Great idea ... especially since I had to buy 5 to get what was needed. I'll install the second one 180 deg from the first.



> socket wrench for odd sizes.


Clamps are rated by tightening torque, and the T-bolt has the highest rating at 75.0 in-lb/8.5 Nm. Conventional worm gear band clamps are rated only half as much.


----------



## tino_ale (Jun 16, 2009)

I agree the bolt looks very dangerous :sick2:


----------



## precisionworks (Jun 16, 2009)

> the bolt looks very dangerous


It only looks that way with the spindle stopped. At 1000 rpm, it is much less imposing:devil:

On a more serious note, there is no reason to ever have contact with the side of the chuck. Every operation is done in the bore, whether boring, polishing, or honing. Hands never get anywhere near the side or the clamp.


----------



## StrikerDown (Jun 16, 2009)

precisionworks said:


> It only looks that way with the spindle stopped. At 1000 rpm, it is much less imposing:devil:
> 
> On a more serious note, there is no reason to ever have contact with the side of the chuck. Every operation is done in the bore, whether boring, polishing, or honing. Hands never get anywhere near the side or the clamp.


 
If you turn the clamp around so the exposed bolt trails and the tapered side of the band leads it would be a little less likely to grab something getting a little too close, not that anything should be getting close


----------



## precisionworks (Jun 18, 2009)

Seven bushings went to the honing shop today, all bored to 1.5625". The Sunnen hone took them out to between 1.5633" and 1.5634" (easy to do with a slow running, fine cutting hone).

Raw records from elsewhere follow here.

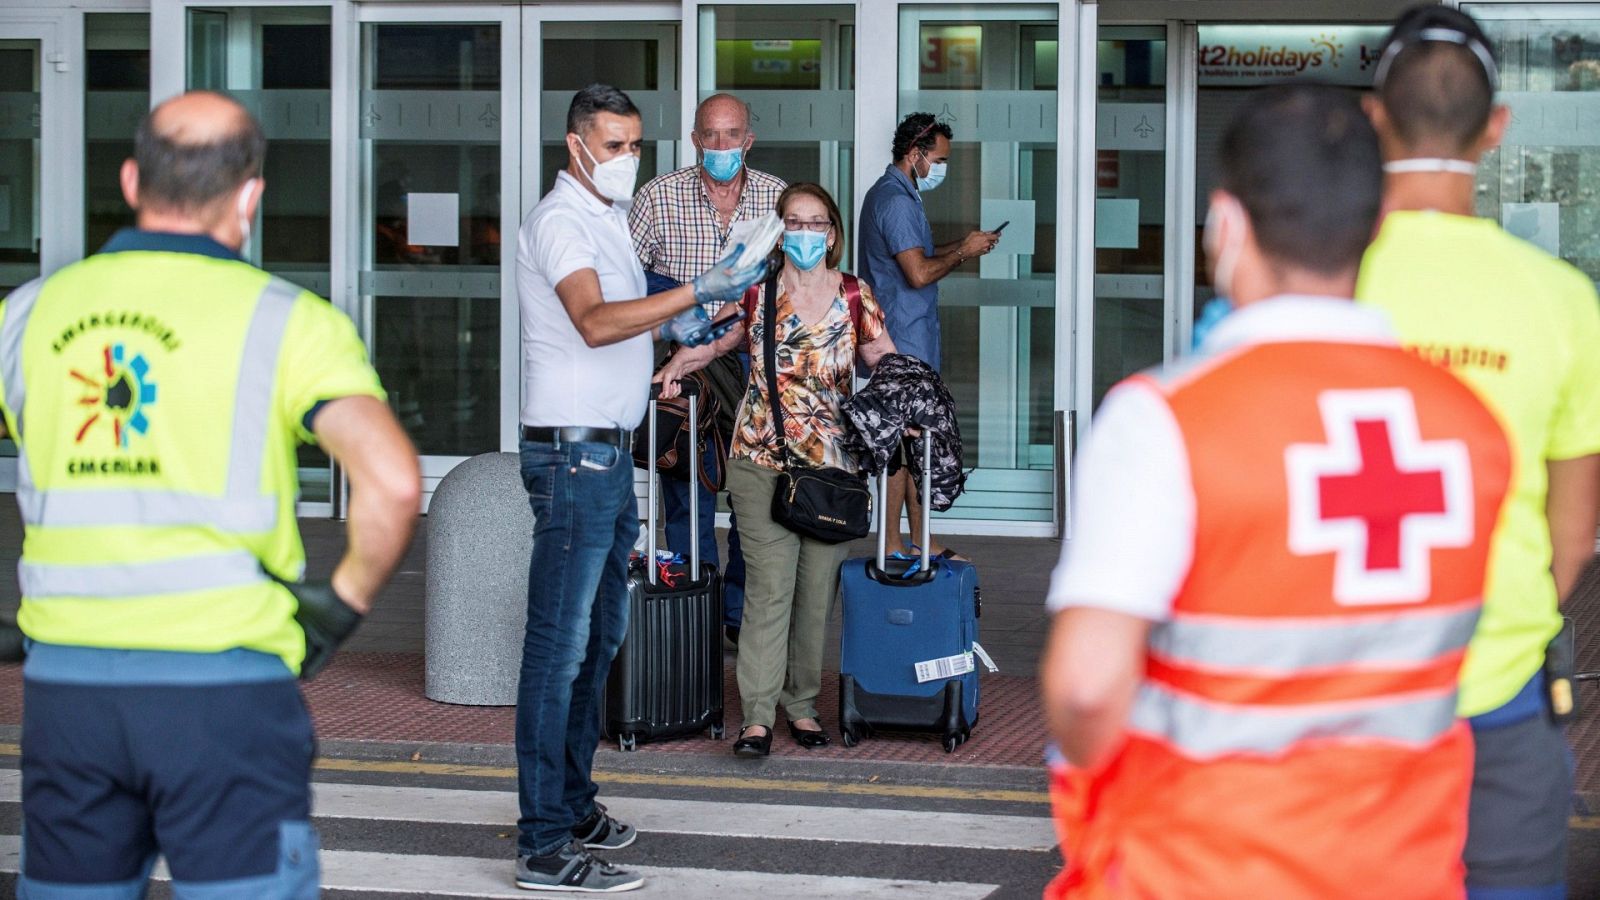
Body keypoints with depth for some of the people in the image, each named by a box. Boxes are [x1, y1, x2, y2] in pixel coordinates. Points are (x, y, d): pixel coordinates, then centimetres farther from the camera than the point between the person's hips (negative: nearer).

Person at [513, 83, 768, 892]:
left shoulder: (608, 219, 18)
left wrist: (675, 323, 15)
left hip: (608, 453, 10)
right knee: (560, 644, -10)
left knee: (599, 636, 16)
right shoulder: (559, 220, -13)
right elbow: (594, 322, -29)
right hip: (572, 452, -10)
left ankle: (572, 805, 25)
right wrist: (695, 294, -35)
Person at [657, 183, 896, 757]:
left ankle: (801, 705, 18)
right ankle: (758, 716, -5)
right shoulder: (754, 290, 2)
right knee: (769, 587, -7)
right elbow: (710, 341, 12)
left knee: (817, 590, 6)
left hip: (832, 465, 2)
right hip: (762, 458, -2)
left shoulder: (856, 297, 5)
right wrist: (677, 366, -7)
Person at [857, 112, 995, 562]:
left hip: (909, 340, 11)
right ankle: (892, 546, -2)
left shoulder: (894, 194, 17)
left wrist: (960, 246, 12)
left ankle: (922, 541, 18)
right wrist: (962, 252, -10)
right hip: (903, 342, -11)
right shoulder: (895, 200, -17)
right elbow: (919, 272, -24)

As honed, still not smooth enough:






After a maroon Scotchbrite pad and a grey Scotchbrite pad:






Close up - from the hone:






After the nonwoven abrasive:






Off to the hard chrome shop they go


----------



## gadget_lover (Jun 18, 2009)

I don't understand getting a super exact dimension ( between 1.5633" and 1.5634" ) and then using an abrasive pad to smooth it out. 

Is the initial size just to keep them uniform?

Daniel


----------



## precisionworks (Jun 18, 2009)

I wanted these to finish out at 1.5635", but knew the Sunnen hone would not produce the mirror finish needed in this application. Maroon Scotchbrite will take out a tenth in about 60 to 90 seconds of constant, oscillating pressure, and the honed finish still had peaks that were .00005" tall. A superfine hone would have more quickly done the same thing, but we were using the finest stones that Sunnen sells.

The pad performs two functions - refining the surface to near mirror, and taking the part to final dimension.


----------